Book review, first published in THE GOOD BOOK GUIDE 2003
“The Cloud Forest” first appeared in 1961 and brings to vivid life a journey Matthiessen made by sea, land and air, from New York, across the wide Sargasso Sea, to the jungles of Amazonia, and thence, via the Inca city of Macchu Picchu – already, in the early sixties, crawling with tourists – to the windswept desolation of Patagonia and Tierra del Fuego, winding up back in Brazil, in the wetlands of the Pantanal, an area half the size of France, and fabulously rich in fauna.

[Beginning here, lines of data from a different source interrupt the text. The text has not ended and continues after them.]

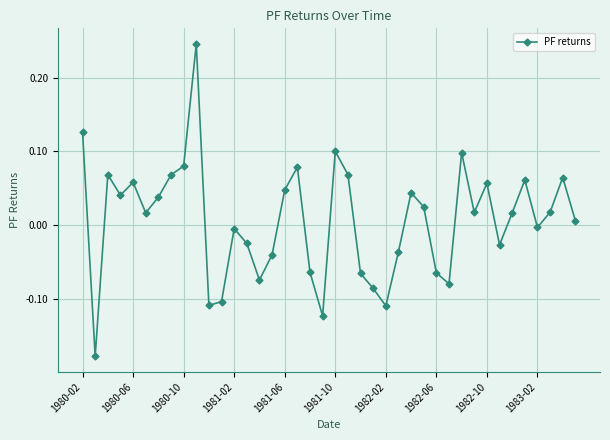

How many interior local peaks (higher than both neighbors) does the data have?

11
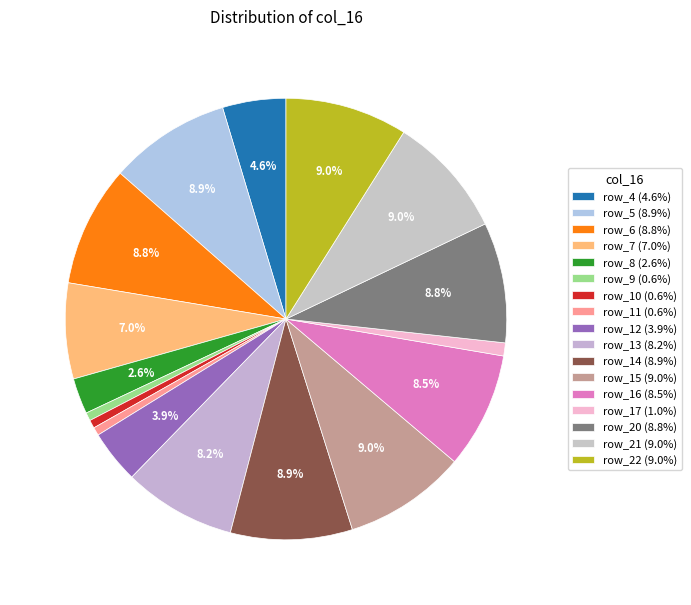

Count the number of slices in the pie.

17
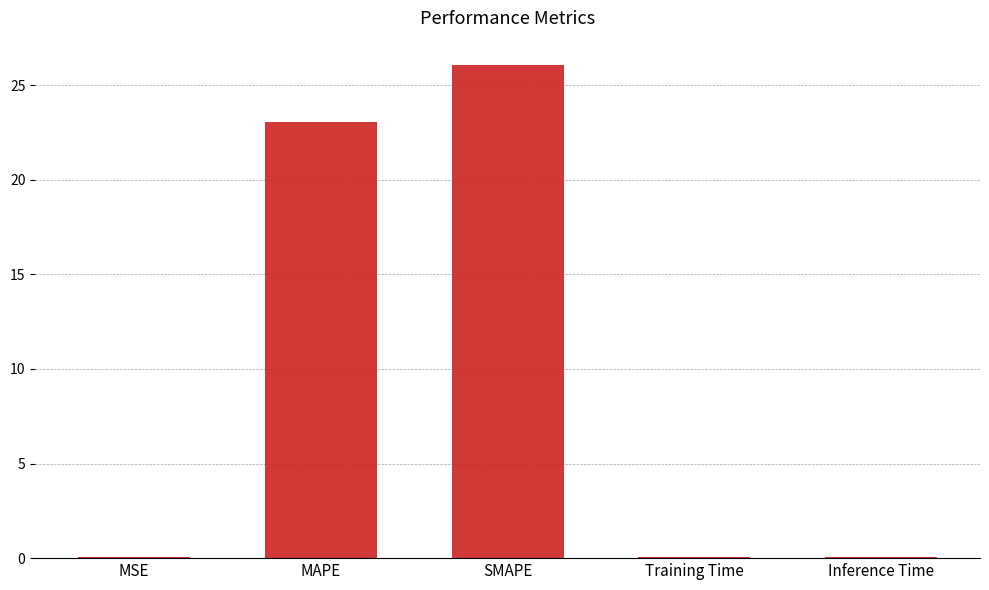

The value at MAPE is 23.1. True or false?

True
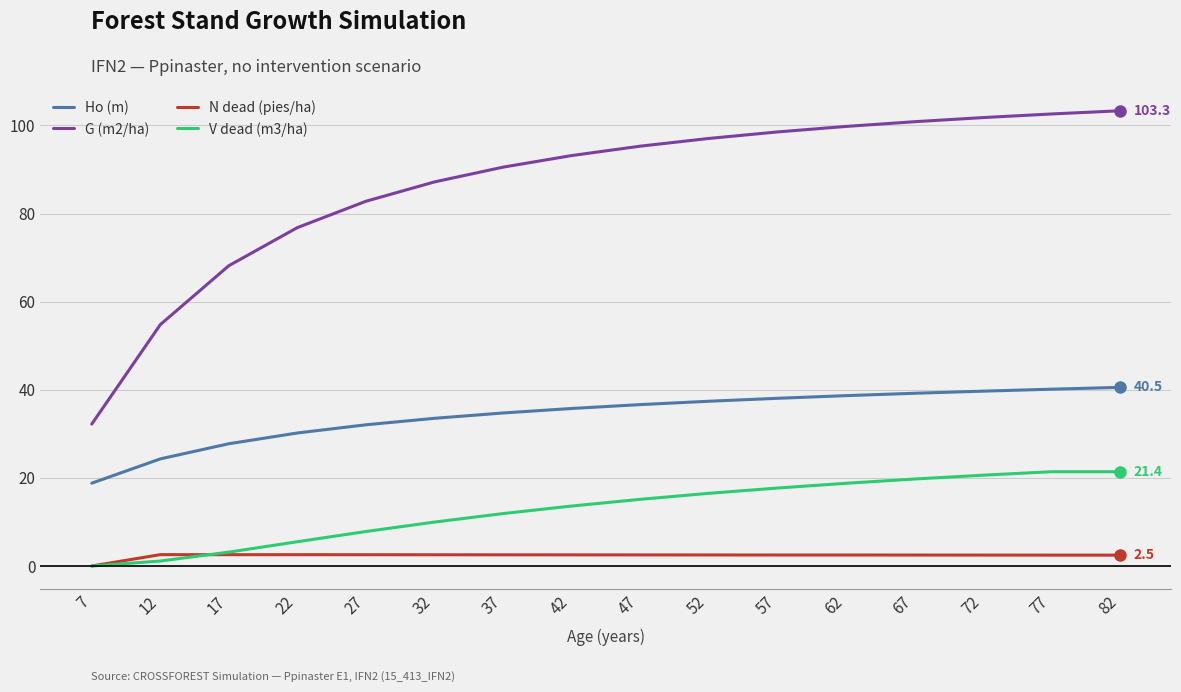

Which series has the largest range (max minus min)?

G (m2/ha)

All of this Matthiesen records in a detached, curiously Victorian fashion (curious, considering the stylistic innovations then taking place in American literature). Such meticulous, Darwinian prose might grate after a while, were it not for Matthiessen’s playful sense of humour, especially when casting doubts on the veracity of both native and outsider accounts. He takes a child’s delight in the often imaginary dangers of Amazonia’s wildlife, which includes two of the world’s most deadly snakes (the bushmaster and fer-de-lance) the caiman, anaconda and the legendary, much maligned piranha. He is good on the perils of bus travel in Bolivia, and the adrenalin of living through a failed coup d’etat in the somewhat inappropriately named capital of La Paz, while at times, in the Amazon, this book recalls Conrad in “Heart of Darkness”, evoking the mysterious, sinister quality of the jungle – “cut by dark, serpentine creeks with no sign of life along their banks” – quite superbly. If one can make a complaint, it is about the poor quality and paucity of the photographs. Otherwise, this stands the test of time, straddling the divide between travel literature and natural history with the quiet authority of a consummate writer and true animal-lover.
Dai the Llama’s verdict: “Doesn’t taste as good as pampa grass or cucumber sandwiches but the lack of photos definitely makes it easily digestible. Two hooves up for Mr Matthiesen!”